Gold held in SIPPs – a hidden solution?

3 May 2023

Is investing in gold be the hidden solution to a diversified portfolio within a SIPP? Damien Bowler, Pensions Technical Manager, Curtis Banks, talks about how holding gold with a pension works.

Advising clients on their pension comes with a host of considerations from their risk appetite, ethical views, years till retirement, value, and cost. Regardless of this, one point that always requires careful consideration is diversification.

Gold can provide diversification for a client’s SIPP portfolio in particular as it is different to the more mainstream investments. Gold can help reduce risk in a similar way to cash holdings, it is classed as a standard investment, which means it is easier to value and is a liquid asset. In addition, there are opportunities for good returns over the longer term and provides quick access to funds if required.

Gold has been used as a store of value for centuries and has historically held its value well over the long term. Holding it within a well-balanced and diversified portfolio will help provide a buffer against losses on other assets during uncertain times.  It is not however recommended as a sole investment, within a SIPP portfolio and the general opinion is that you should hold no more than 10% of any single investment.
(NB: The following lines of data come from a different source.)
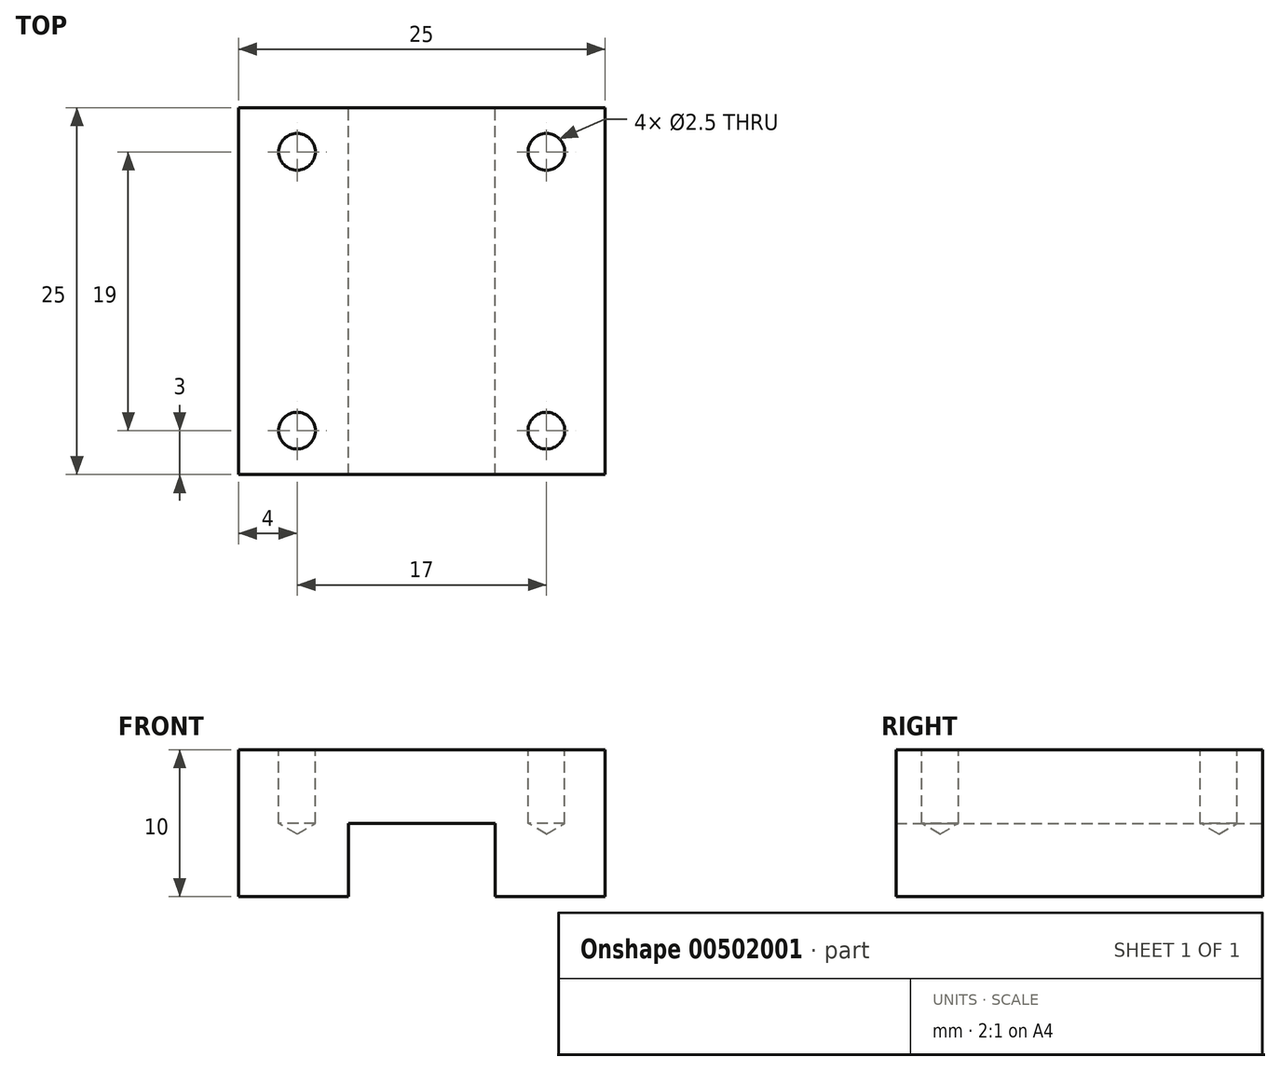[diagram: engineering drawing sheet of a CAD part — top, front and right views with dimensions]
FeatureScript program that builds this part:
annotation { "Feature Type Name" : "Feature", "Feature Type Description" : "" }
export const myFeature = defineFeature(function(context is Context, id is Id, definition is map)
    precondition{}
    {
        {
            var Q0;
            Q0=qCreatedBy(makeId("Front.planeOp"),FACE);
            var sketch = newSketch(context, id + "F0", { "sketchPlane" : qUnion([Q0])});
            skLineSegment(sketch, "E0", {"start": v(0, 0) * mm, "end": v(5, 0) * mm});
            skLineSegment(sketch, "E1", {"start": v(5, 0) * mm, "end": v(5, -5) * mm});
            skLineSegment(sketch, "E2", {"start": v(5, -5) * mm, "end": v(12.5, -5) * mm});
            skLineSegment(sketch, "E3", {"start": v(12.5, -5) * mm, "end": v(12.5, 5) * mm});
            skLineSegment(sketch, "E4", {"start": v(12.5, 5) * mm, "end": v(0, 5) * mm});
            skLineSegment(sketch, "E5", {"start": v(0, 5) * mm, "end": v(0, 0) * mm, "construction": true});
            skLineSegment(sketch, "E6.MirrorCS", {"start": v(-12.5, 5) * mm, "end": v(0, 5) * mm});
            skLineSegment(sketch, "E7.MirrorCS", {"start": v(0, 0) * mm, "end": v(-5, 0) * mm});
            skLineSegment(sketch, "E8.MirrorCS", {"start": v(-5, 0) * mm, "end": v(-5, -5) * mm});
            skLineSegment(sketch, "E9.MirrorCS", {"start": v(-5, -5) * mm, "end": v(-12.5, -5) * mm});
            skLineSegment(sketch, "E10.MirrorCS", {"start": v(-12.5, -5) * mm, "end": v(-12.5, 5) * mm});
            skSolve(sketch);
        }
        {
            var Q0;
            Q0 = qSketchRegion(id + "F0", true);
            extrude(context, id + "F1", {"entities" : qUnion([Q0]), "depth" : 25 * mm});
        }
        {
            var Q0;
            Q0=makeQuery(id+"F1.opExtrude","SWEPT_FACE",FACE,{"disambiguationData":[OSD([sQuery(id+"F0.wireOp",EDGE,"E4"),sQuery(id+"F0.wireOp",EDGE,"E6.MirrorCS")])]});
            var sketch = newSketch(context, id + "F2", { "sketchPlane" : qUnion([Q0])});
            skCircle(sketch, "E11", {"center": v(8.5, -3) * mm, "radius": 1.25 * mm});
            skLineSegment(sketch, "E12", {"start": v(-12.5, -12.5) * mm, "end": v(12.5, -12.5) * mm, "construction": true});
            skLineSegment(sketch, "E13", {"start": v(0, -25) * mm, "end": v(0, 0) * mm, "construction": true});
            skCircle(sketch, "E14.MirrorC", {"center": v(8.5, -22) * mm, "radius": 1.25 * mm});
            skCircle(sketch, "E15.MirrorC", {"center": v(-8.5, -3) * mm, "radius": 1.25 * mm});
            skCircle(sketch, "E16.MirrorC", {"center": v(-8.5, -22) * mm, "radius": 1.25 * mm});
            skSolve(sketch);
        }
        {
            var Q0;
            Q0=sQuery(id+"F2.wireOp",VERTEX,"E15.MirrorC.center");
            var Q1;
            Q1=sQuery(id+"F2.wireOp",VERTEX,"E11.center");
            var Q2;
            Q2=sQuery(id+"F2.wireOp",VERTEX,"E16.MirrorC.center");
            var Q3;
            Q3=sQuery(id+"F2.wireOp",VERTEX,"E14.MirrorC.center");
            var Q4;
            Q4=makeQuery(id+"F1.opExtrude","SWEPT_BODY",BODY,{"disambiguationData":[OSD([sQuery(id+"F0.wireOp",EDGE,"E0"),sQuery(id+"F0.wireOp",EDGE,"E1"),sQuery(id+"F0.wireOp",EDGE,"E2"),sQuery(id+"F0.wireOp",EDGE,"E3"),sQuery(id+"F0.wireOp",EDGE,"E4"),sQuery(id+"F0.wireOp",EDGE,"E6.MirrorCS"),sQuery(id+"F0.wireOp",EDGE,"E7.MirrorCS"),sQuery(id+"F0.wireOp",EDGE,"E8.MirrorCS"),sQuery(id+"F0.wireOp",EDGE,"E9.MirrorCS"),sQuery(id+"F0.wireOp",EDGE,"E10.MirrorCS")])]});
            hole(context, id + "F3", {"style" : HoleStyle.SIMPLE, "endStyle" : HoleEndStyle.BLIND, "holeDiameter" : 2.5 * mm, "holeDepth" : 5 * mm, "isTappedThrough" : true, "tappedDepth" : 12 * mm, "tapClearance" : 3, "startFromSketch" : true, "locations" : qUnion([Q0, Q1, Q2, Q3]), "scope" : qUnion([Q4])});
        }
    });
Following the FCA’s decision in 2014 to deem gold bullion an allowable investment within a SIPP, it has become simpler to invest in. The options to access gold investments, as well as the variety of investment types, have steadily grown, putting it within reach of more pension savers.

When investing in gold clients might think of a large shiny gold bar, and while this is one option, there are ways to invest indirectly, including via an exchange-traded fund (ETF) or derivative. An ETF is a fund that tracks the price of gold and can be bought and sold like a stock. A derivative is an instrument that derives its value from the performance of gold. All forms of investing in gold come with their own set of risks and advantages which should form part of the due diligence process.

Clients can gain direct access to gold investments via the Royal Mint or other specialist investment firms, however, it is important to consider the SIPP provider that is being used as they may not allow direct holdings in gold. Where a SIPP provider allows access to gold directly, they may have their own specific restrictions, such as purity, the form it takes, and weight which will all need to be taken into account.

There are also other considerations when investing in gold, what links does the provider have with the chosen SIPP provider, is there an automated or manual reporting process, and if manual does this increase the cost to the client?  What are the application and dealing processes, is that in line with your expectations and is it suitable for you and your client. Online dealing is viewed as convenient and simpler by many, but not adopted by all investment providers

With direct holdings in gold bullion, the SIPP provider will not be able to hold it on behalf of a client’s pension, and therefore the adviser’s due diligence process will need to consider the storage facilities, insurance provisions and associated costs. The Royal Mint has state of the art vaults in the country as well as comprehensive security and insurance. If you are looking to go elsewhere to hold gold, this should be a key consideration alongside the costs involved now and in the future.

Most SIPP providers will be able to assist you with identifying gold investment firms that they work with and if there are electronic links for simplified processing and reporting. They will also be able to confirm the application and dealing processes if they have previously arranged the suggested investment.

It sometimes feels like gold is out of reach. But the potential benefits can be clear if used as part of a balanced SIPP portfolio. It can provide low-risk diversification in a tax efficient environment and, provides flexibility and security during uncertain times with good potential growth over the long term. Given the uncertainties that currently exist in the world could this be a SIPPs golden opportunity?